* [PROMPT]: Each line below that holds the word "pixels" counts toward the answer; reply with the total number only.

* [MATERIAL FOR THE TASK]:
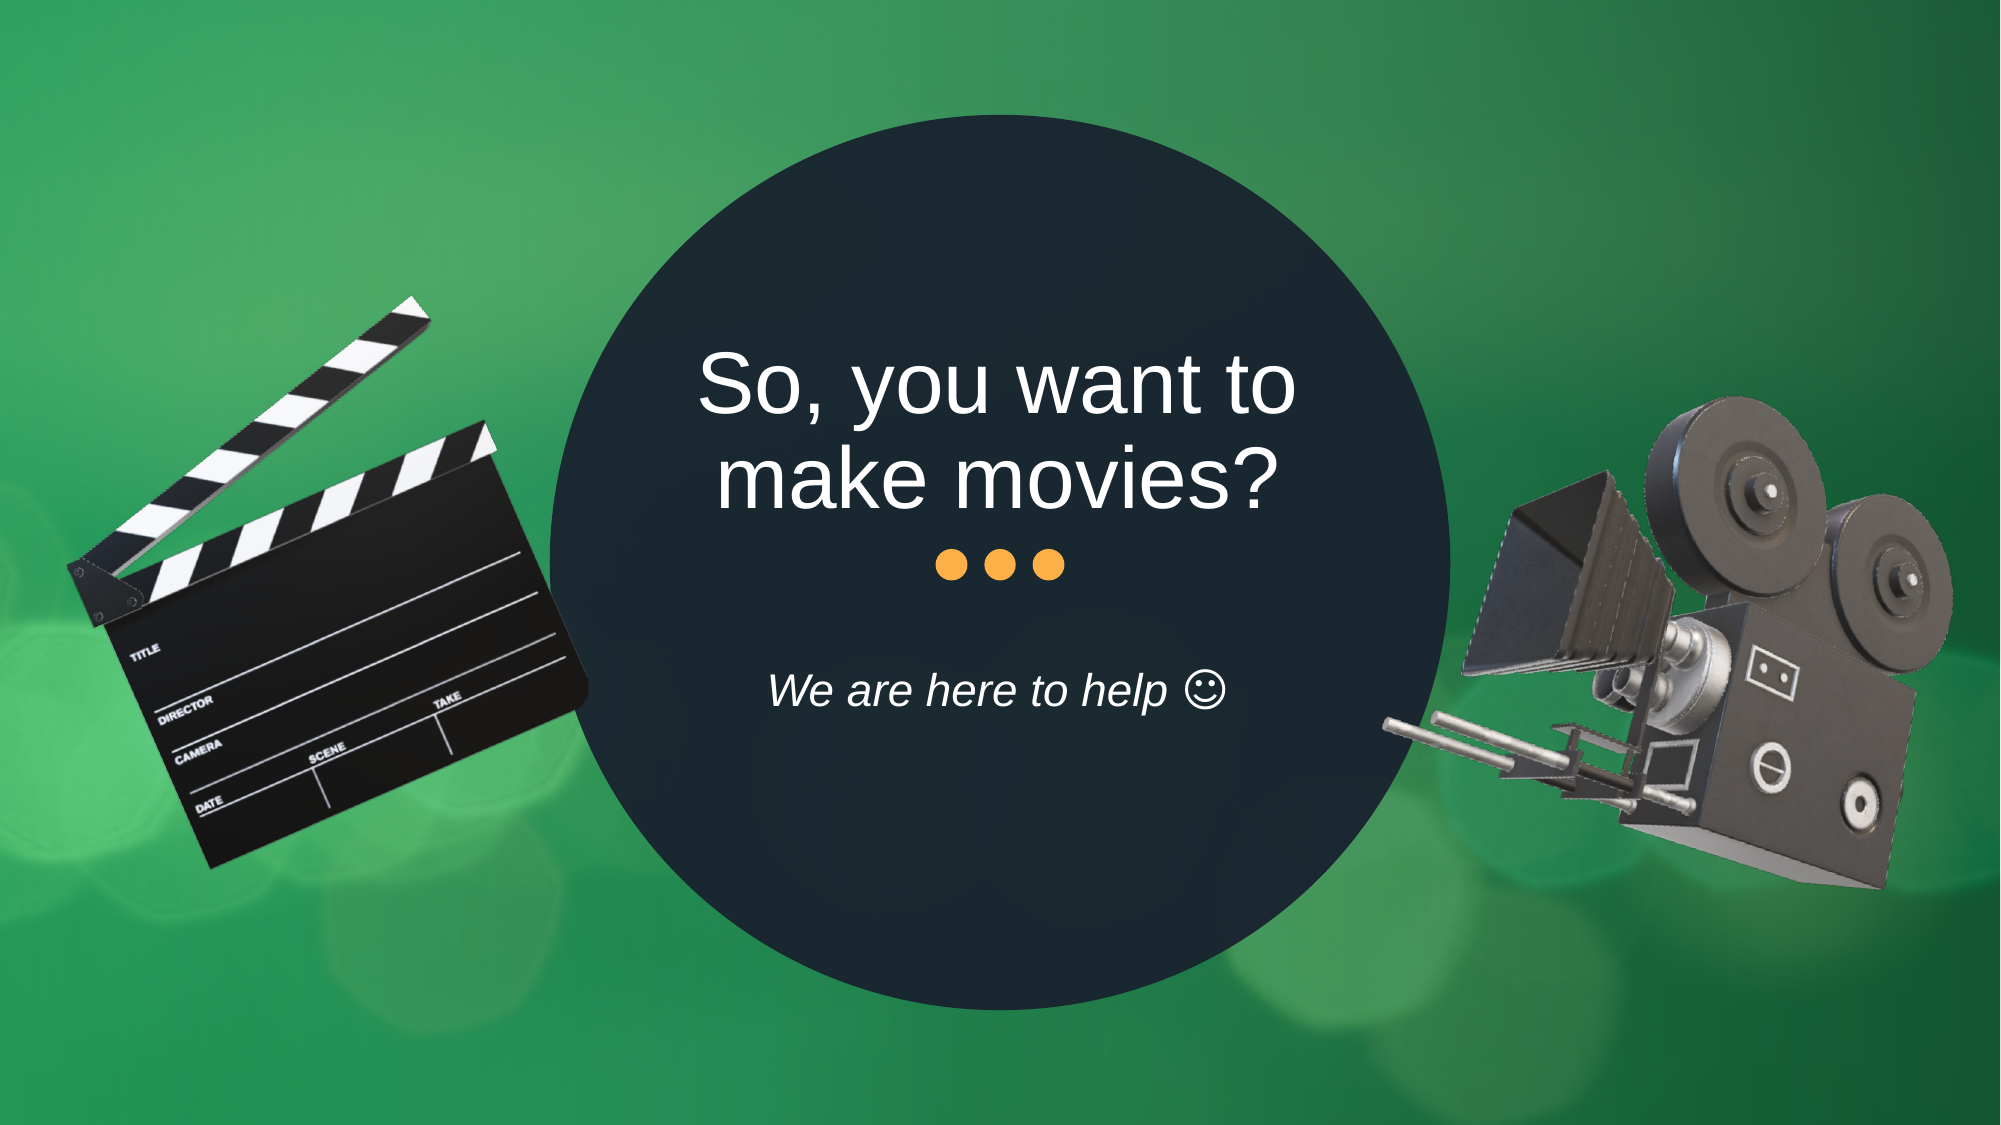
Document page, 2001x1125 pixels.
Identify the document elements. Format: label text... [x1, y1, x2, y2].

--

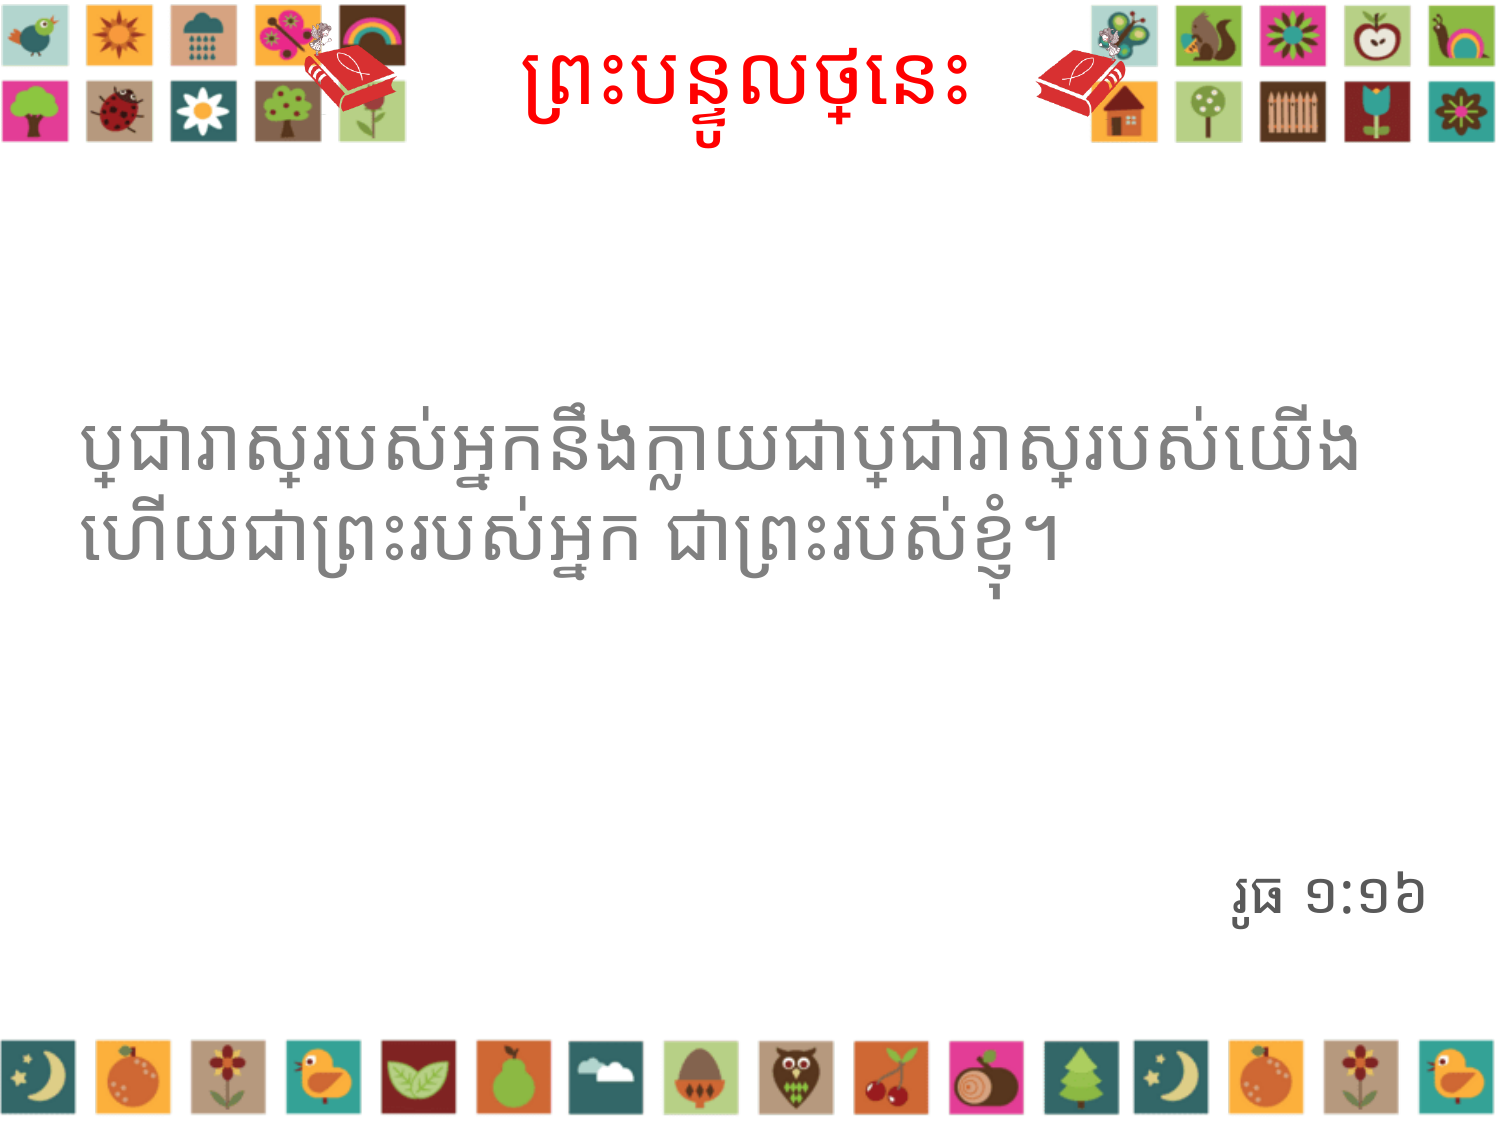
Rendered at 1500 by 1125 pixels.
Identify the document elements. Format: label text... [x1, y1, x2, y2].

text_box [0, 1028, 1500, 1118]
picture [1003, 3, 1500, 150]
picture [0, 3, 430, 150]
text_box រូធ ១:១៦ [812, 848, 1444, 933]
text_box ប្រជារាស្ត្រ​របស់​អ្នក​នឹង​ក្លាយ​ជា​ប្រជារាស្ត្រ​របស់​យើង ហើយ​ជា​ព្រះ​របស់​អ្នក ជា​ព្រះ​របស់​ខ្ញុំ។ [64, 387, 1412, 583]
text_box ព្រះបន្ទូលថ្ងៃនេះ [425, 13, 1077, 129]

* [EXERCISE ANSWER]: 2